#### [Study text]
····················
U.S. Rep. Ilhan Omar won a five-way race for the Democratic nomination in her Minneapolis-based district, despite attack ads from the American Israel Political Action Committee equating her positions on foreign affairs with support for terrorism.

In New York, U.S. Rep. Alexandria Ocasio-Cortez had an easier time with her four-way race for the Democratic nomination, beating the closest of three challengers by nearly 50 points.

So why were the three of them stumping for fellow “Squad” member Ayanna Pressley during an appearance in Roxbury last Saturday?

Ocasio-Cortez, rallying a group of volunteer canvassers for Pressley’s campaign at Marcella Park, pointed to two of the four referenda on this November’s ballot — Question 1, the so-called millionaire tax, and Question 4, which would enable immigrants without legal status in the U.S. to obtain a driver’s license in Massachusetts.

Noting that the state has often led the nation in passing progressive reforms, such as legalizing same-sex marriage, Ocasio-Cortez urged Pressley’s supporters to keep pushing for change.

“They know that you’re fighting for a better world,” she said. “It’s not easy being the tip of the spear, and Boston and Roxbury — y’all are the tip of the spear in this country in many ways. And they want to blunt that so bad, because what happens if we actually construct a world where we tax the rich, where we distribute things equitably?”

The fight for the ballot questions Ocasio-Cortez alluded to — both of which poll favorably with voters — will likely be a closer contest than Pressley’s re-election will be. In the race for the 7th Congressional District, Pressley is facing Trump supporter Donnie Palmer, a Dorchester boxer who made headlines most recently for his involvement in a brawl outside of the Somerville Theatre where the Squad rallied for Pressley. Palmer, who has a balance of $00.0 in his campaign account, according to the most recent filing with the Office of Campaign and Public Finance, won the Republican nomination in September with 4,657 votes versus 114 write-in votes. Pressley won the Democratic nomination with 69,227 votes versus 893 write-ins.

Pressley’s supporters say that even with token opposition, she still needs a respectable showing at the ballot box.

“If she’s not getting the numbers, it’s a disappointment,” said volunteer Mikey Myles, a Roslindale resident who showed up Saturday to canvass. “She says ‘Change can’t wait.’ [But] she can’t change things by herself.”

During her nearly four years in office, Pressley has prioritized issues including criminal justice reform, immigrant rights, equitable distribution of COVID relief funds and other progressive causes. She told her supporters she needs their support to continue such advocacy.

“I thank you for the role that you are playing in ushering in what we all believe in and seek — to make real a politics not of transaction, but of transformation, where we can usher in a world where people’s lives are defined by joy and possibility, and not by trauma, hardship and oppression.”
····················
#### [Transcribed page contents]

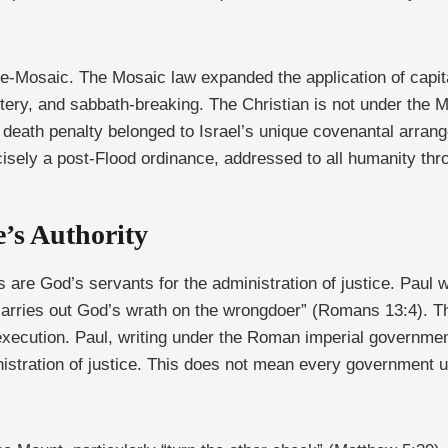
 pre-Mosaic. The Mosaic law expanded the application of capit
ultery, and sabbath-breaking. The Christian is not under th
e death penalty belonged to Israel’s unique covenantal arrang
cisely a post-Flood ordinance, addressed to all humanity th
’s Authority
are God’s servants for the administration of justice. Paul wr
carries out God’s wrath on the wrongdoer” (Romans 13:4). Th
f execution. Paul, writing under the Roman imperial governm
nistration of justice. This does not mean every government us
····················
#### [Work instructions]
1. In the article on the Roxbury rally for Ayanna Pressley, how many votes did Pressley receive in winning the Democratic nomination?
2. Duplicate the part of the article on the Roxbury rally between "U.S. Rep. Ilhan" and "support for terrorism.", inclusive.

#### [Responses in order]
1. 69,227 votes

2.
U.S. Rep. Ilhan Omar won a five-way race for the Democratic nomination in her Minneapolis-based district, despite attack ads from the American Israel Political Action Committee equating her positions on foreign affairs with support for terrorism.